• What is being asked
Reproduce this listing in full.
+--
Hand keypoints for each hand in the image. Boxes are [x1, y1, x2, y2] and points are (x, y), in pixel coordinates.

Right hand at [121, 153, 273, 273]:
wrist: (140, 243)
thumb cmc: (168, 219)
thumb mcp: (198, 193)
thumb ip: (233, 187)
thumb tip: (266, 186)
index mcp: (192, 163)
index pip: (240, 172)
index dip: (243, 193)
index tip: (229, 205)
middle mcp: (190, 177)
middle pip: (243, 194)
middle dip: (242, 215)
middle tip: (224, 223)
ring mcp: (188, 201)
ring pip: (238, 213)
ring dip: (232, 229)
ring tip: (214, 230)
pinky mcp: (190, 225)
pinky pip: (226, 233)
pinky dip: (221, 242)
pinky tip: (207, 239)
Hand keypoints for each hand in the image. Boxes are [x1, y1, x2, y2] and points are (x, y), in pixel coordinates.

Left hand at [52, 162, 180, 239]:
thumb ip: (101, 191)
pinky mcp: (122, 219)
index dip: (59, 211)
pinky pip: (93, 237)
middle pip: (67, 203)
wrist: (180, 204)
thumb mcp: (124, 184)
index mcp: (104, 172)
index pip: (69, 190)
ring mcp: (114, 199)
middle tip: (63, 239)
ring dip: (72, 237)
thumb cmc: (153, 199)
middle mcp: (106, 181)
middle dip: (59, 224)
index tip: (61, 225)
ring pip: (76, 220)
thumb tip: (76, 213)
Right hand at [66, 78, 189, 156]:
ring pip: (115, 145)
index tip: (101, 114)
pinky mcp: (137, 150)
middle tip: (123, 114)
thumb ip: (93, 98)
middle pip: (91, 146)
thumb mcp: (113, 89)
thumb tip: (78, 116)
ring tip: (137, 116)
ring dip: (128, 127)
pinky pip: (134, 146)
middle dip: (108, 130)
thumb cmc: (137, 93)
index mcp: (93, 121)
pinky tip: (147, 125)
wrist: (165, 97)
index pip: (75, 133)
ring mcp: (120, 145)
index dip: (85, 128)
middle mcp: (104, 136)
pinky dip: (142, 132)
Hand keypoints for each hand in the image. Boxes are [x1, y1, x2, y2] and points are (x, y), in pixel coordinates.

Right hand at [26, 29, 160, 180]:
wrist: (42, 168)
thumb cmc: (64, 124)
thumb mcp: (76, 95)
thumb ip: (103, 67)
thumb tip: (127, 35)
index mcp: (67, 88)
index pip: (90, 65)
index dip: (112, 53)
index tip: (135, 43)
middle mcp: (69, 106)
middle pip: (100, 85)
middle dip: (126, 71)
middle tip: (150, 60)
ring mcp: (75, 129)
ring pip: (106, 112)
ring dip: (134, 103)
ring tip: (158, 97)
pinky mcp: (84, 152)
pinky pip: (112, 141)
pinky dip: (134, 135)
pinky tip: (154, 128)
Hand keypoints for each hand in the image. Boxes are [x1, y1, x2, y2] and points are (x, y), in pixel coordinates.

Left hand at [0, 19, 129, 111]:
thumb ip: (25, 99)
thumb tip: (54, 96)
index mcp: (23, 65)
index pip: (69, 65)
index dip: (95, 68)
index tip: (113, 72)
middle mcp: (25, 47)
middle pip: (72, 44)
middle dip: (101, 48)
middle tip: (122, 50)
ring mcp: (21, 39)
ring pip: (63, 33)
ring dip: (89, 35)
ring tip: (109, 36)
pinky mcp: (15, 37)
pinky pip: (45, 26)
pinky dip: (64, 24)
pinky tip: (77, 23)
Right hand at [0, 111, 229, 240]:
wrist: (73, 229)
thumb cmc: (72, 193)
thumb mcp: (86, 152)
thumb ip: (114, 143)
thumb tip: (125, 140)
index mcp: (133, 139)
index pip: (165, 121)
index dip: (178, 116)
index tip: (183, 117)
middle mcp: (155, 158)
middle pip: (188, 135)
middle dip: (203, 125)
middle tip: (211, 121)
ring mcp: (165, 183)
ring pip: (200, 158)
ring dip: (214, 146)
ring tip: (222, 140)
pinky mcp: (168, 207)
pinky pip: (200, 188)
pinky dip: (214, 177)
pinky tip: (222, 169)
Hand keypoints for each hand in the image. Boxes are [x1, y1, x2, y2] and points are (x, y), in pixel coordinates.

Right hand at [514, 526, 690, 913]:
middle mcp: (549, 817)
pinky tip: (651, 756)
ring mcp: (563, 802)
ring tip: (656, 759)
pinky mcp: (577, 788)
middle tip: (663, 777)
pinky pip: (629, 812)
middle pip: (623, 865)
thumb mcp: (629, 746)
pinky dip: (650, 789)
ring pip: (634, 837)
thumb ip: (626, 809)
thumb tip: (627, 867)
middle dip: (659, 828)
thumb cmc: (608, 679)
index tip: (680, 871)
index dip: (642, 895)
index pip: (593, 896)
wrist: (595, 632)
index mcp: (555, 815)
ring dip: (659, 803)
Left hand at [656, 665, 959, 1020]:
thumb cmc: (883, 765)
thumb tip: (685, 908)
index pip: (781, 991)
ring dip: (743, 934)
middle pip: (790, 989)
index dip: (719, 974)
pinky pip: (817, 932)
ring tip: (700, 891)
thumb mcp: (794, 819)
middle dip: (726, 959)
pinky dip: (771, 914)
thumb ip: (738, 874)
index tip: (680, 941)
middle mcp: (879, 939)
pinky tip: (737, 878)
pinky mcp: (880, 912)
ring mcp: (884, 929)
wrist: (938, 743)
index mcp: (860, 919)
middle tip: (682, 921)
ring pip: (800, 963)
+--
• Solved problem
Hand keypoints for each hand in the image. Boxes are [x1, y1, x2, y2] and points are (x, y), in pixel coordinates.

Right hand at [121, 153, 273, 273]:
wrist: (140, 243)
thumb cmc: (168, 219)
thumb mcp: (198, 193)
thumb ip: (233, 187)
thumb tip: (266, 186)
index mcp: (192, 163)
index pip: (240, 172)
index dip: (243, 193)
index tip: (229, 205)
middle mcp: (190, 177)
middle pip: (243, 194)
middle dip: (242, 215)
middle tip: (224, 223)
ring mcp: (188, 201)
ring pip: (238, 213)
ring dip: (232, 229)
ring tip: (214, 230)
pinky mcp: (190, 225)
pinky pip: (226, 233)
pinky dip: (221, 242)
pinky tip: (207, 239)
Hand keypoints for each hand in the image. Boxes are [x1, y1, x2, y2] and points are (x, y), in pixel coordinates.

Left hand at [52, 162, 180, 239]:
thumb ip: (101, 191)
pinky mcp: (122, 219)
index dip: (59, 211)
pinky pip: (93, 237)
middle pip: (67, 203)
wrist: (180, 204)
thumb mcp: (124, 184)
index mcp: (104, 172)
index pip: (69, 190)
ring mcp: (114, 199)
middle tip: (63, 239)
ring dip: (72, 237)
thumb cmc: (153, 199)
middle mcp: (106, 181)
middle dip: (59, 224)
index tip: (61, 225)
ring pip: (76, 220)
thumb tip: (76, 213)
Right hand at [66, 78, 189, 156]:
ring pip: (115, 145)
index tip: (101, 114)
pinky mcp: (137, 150)
middle tip: (123, 114)
thumb ip: (93, 98)
middle pip: (91, 146)
thumb mcp: (113, 89)
thumb tip: (78, 116)
ring tip: (137, 116)
ring dip: (128, 127)
pinky pip: (134, 146)
middle dip: (108, 130)
thumb cmc: (137, 93)
index mcp: (93, 121)
pinky tip: (147, 125)
wrist: (165, 97)
index pip: (75, 133)
ring mcp: (120, 145)
index dip: (85, 128)
middle mcp: (104, 136)
pinky dip: (142, 132)
Hand keypoints for each hand in the image. Boxes are [x1, y1, x2, y2] and points are (x, y), in pixel coordinates.

Right hand at [26, 29, 160, 180]:
wrist: (42, 168)
thumb cmc: (64, 124)
thumb mcp: (76, 95)
thumb ip: (103, 67)
thumb tip: (127, 35)
index mcp: (67, 88)
index pip: (90, 65)
index dip: (112, 53)
index tip: (135, 43)
middle mcp: (69, 106)
middle pip: (100, 85)
middle dip: (126, 71)
middle tip: (150, 60)
ring mcp: (75, 129)
ring pip: (106, 112)
ring dip: (134, 103)
ring tip: (158, 97)
pinky mcp: (84, 152)
pinky pip: (112, 141)
pinky dip: (134, 135)
pinky tip: (154, 128)
Hand keypoints for each hand in the image. Boxes are [x1, y1, x2, y2] and points are (x, y), in pixel coordinates.

Left hand at [0, 19, 129, 111]:
thumb ip: (25, 99)
thumb tip: (54, 96)
index mcp: (23, 65)
index pip: (69, 65)
index dip: (95, 68)
index tip: (113, 72)
middle mcp: (25, 47)
middle pip: (72, 44)
middle dip: (101, 48)
middle tip: (122, 50)
ring mcp: (21, 39)
ring pip: (63, 33)
ring dip: (89, 35)
ring tip: (109, 36)
pinky mcp: (15, 37)
pinky pip: (45, 26)
pinky dip: (64, 24)
pinky tip: (77, 23)
Right hand at [0, 111, 229, 240]:
wrist: (73, 229)
thumb cmc: (72, 193)
thumb mcp: (86, 152)
thumb ip: (114, 143)
thumb tip: (125, 140)
index mcp: (133, 139)
index pip: (165, 121)
index dip: (178, 116)
index tip: (183, 117)
middle mcp: (155, 158)
middle pip: (188, 135)
middle dip: (203, 125)
middle tip: (211, 121)
ring mcp: (165, 183)
ring pip: (200, 158)
ring dip: (214, 146)
ring tip: (222, 140)
pinky mcp: (168, 207)
pinky pip: (200, 188)
pinky dip: (214, 177)
pinky tip: (222, 169)
Hand keypoints for each hand in the image. Boxes are [x1, y1, x2, y2] and points are (x, y), in pixel coordinates.

Right hand at [514, 526, 690, 913]:
middle mcp: (549, 817)
pinky tip: (651, 756)
ring mcp: (563, 802)
ring tip: (656, 759)
pinky mcp: (577, 788)
middle tip: (663, 777)
pinky pip: (629, 812)
middle pip: (623, 865)
thumb mcp: (629, 746)
pinky dip: (650, 789)
ring pip: (634, 837)
thumb ip: (626, 809)
thumb tip: (627, 867)
middle dip: (659, 828)
thumb cmc: (608, 679)
index tip: (680, 871)
index dip: (642, 895)
index pip: (593, 896)
wrist: (595, 632)
index mcp: (555, 815)
ring dip: (659, 803)
Left hand at [656, 665, 959, 1020]:
thumb cmc: (883, 765)
thumb tip: (685, 908)
index pip: (781, 991)
ring dip: (743, 934)
middle pip: (790, 989)
index dip: (719, 974)
pinky pip: (817, 932)
ring tip: (700, 891)
thumb mcp: (794, 819)
middle dip: (726, 959)
pinky dip: (771, 914)
thumb ip: (738, 874)
index tip: (680, 941)
middle mcp: (879, 939)
pinky tip: (737, 878)
pinky mcp: (880, 912)
ring mcp: (884, 929)
wrist: (938, 743)
index mcp: (860, 919)
middle tip: (682, 921)
ring pip: (800, 963)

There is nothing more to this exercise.